Visitation

Rohan Chhetri

A bleak day, but for the pale sun bruising the air
to a colour of wine. Across the street, a yellow
dollhouse on a tenement balcony, & scrawled
across it in red, a little girl’s initials I will not reveal.
But what it all stands for: the same flaring sadness
I felt leaving her house on mornings like this.

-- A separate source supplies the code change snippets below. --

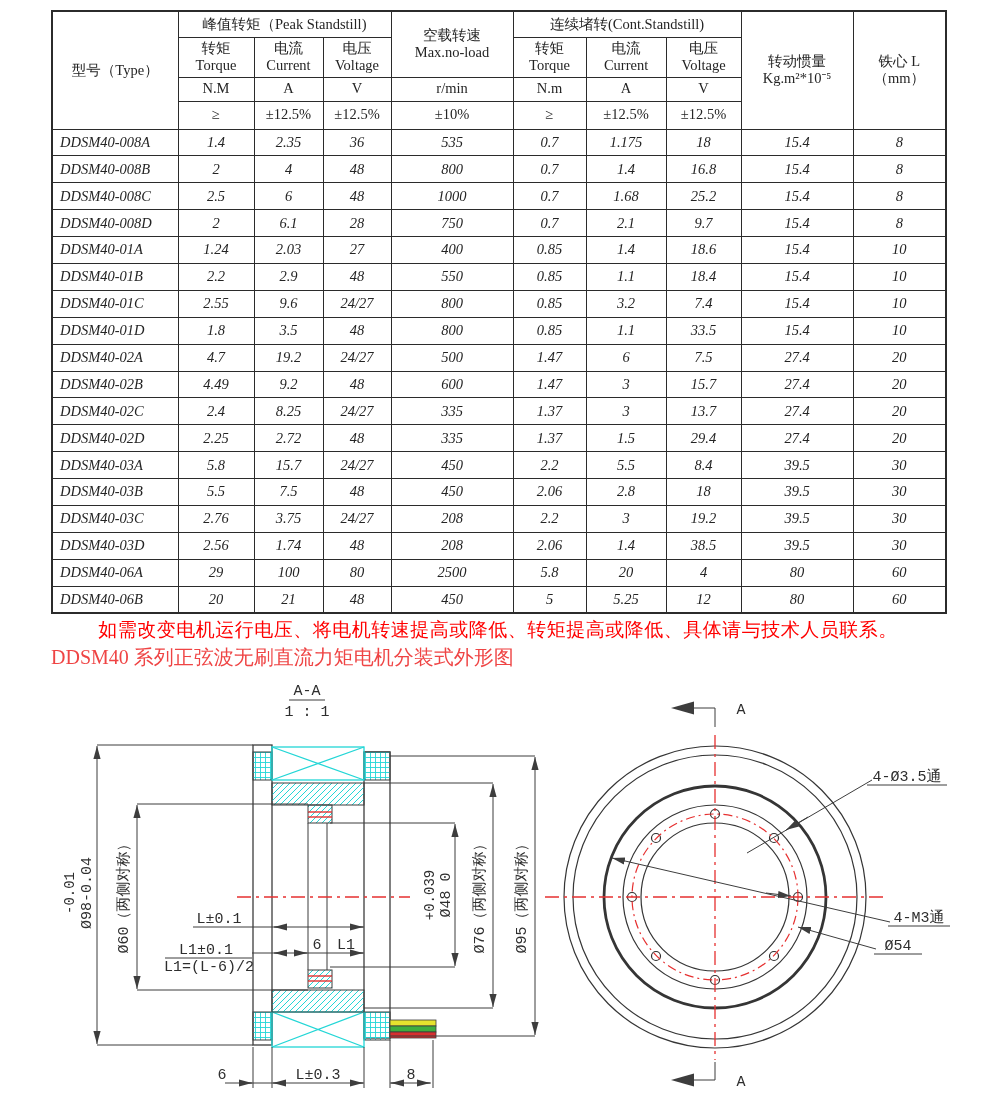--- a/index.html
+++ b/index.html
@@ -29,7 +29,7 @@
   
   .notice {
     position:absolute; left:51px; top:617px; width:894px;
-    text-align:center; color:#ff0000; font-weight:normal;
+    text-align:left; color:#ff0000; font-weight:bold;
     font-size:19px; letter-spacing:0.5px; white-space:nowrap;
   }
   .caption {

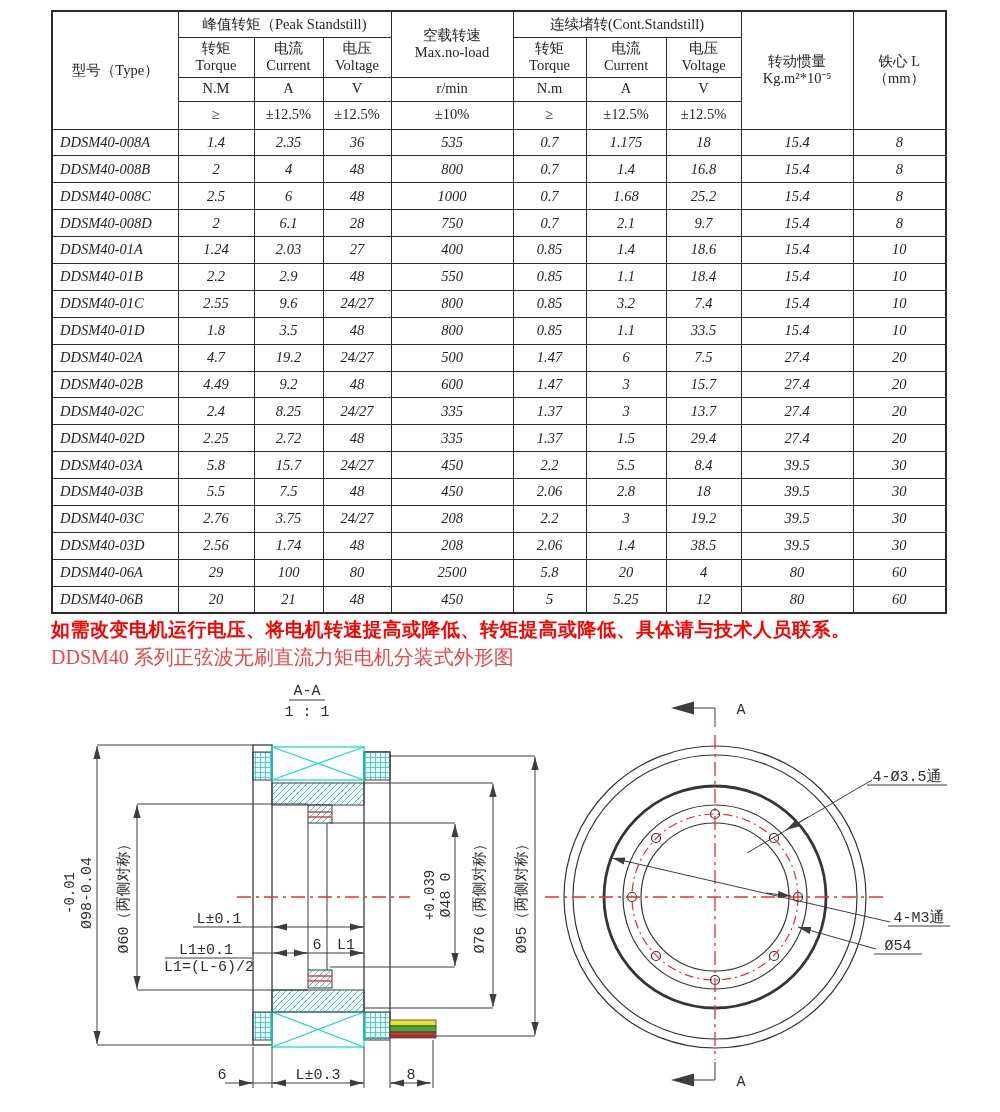--- a/index.html
+++ b/index.html
@@ -34,7 +34,7 @@
   }
   .caption {
     position:absolute; left:51px; top:644px; width:894px;
-    font-size:20px; color:#ef4444; text-align:left;
+    font-size:12px; color:#000000; text-align:left;
   }
   
   .drawing { position:absolute; left:0; top:677px; width:1000px; height:435px; }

I remember the bright days after, the way I leaned
my forehead against the fogged glass door of the train
each morning, undulating along the brief stretch
of the cantonment, where the forest thinned
into a few trees, burnt ground, & a rampart of concrete
and barbwire. I waited every morning to see them
grazing on the periphery: three brown antelopes
I couldn’t name by taxonomy. Outside, soldiers
patrolled the morning with their mute rifles
across welted shoulders. And on some mornings,
I would see one of the three stray & break into
a careless lope, so gently, I imagined the underbrush
rising beneath the wake of its cloud feet must feel
something close to knowing you were loved.
The way I still felt then, towards the end,
as I lifted her brown hand from across
my collarbone, slipped into my poor clothes
in the half-light of the living room, & tiptoed
out of the house into the deepening dawn, before
the morning’s gleaming thumb could snuff out
any small fires we might have divined by night.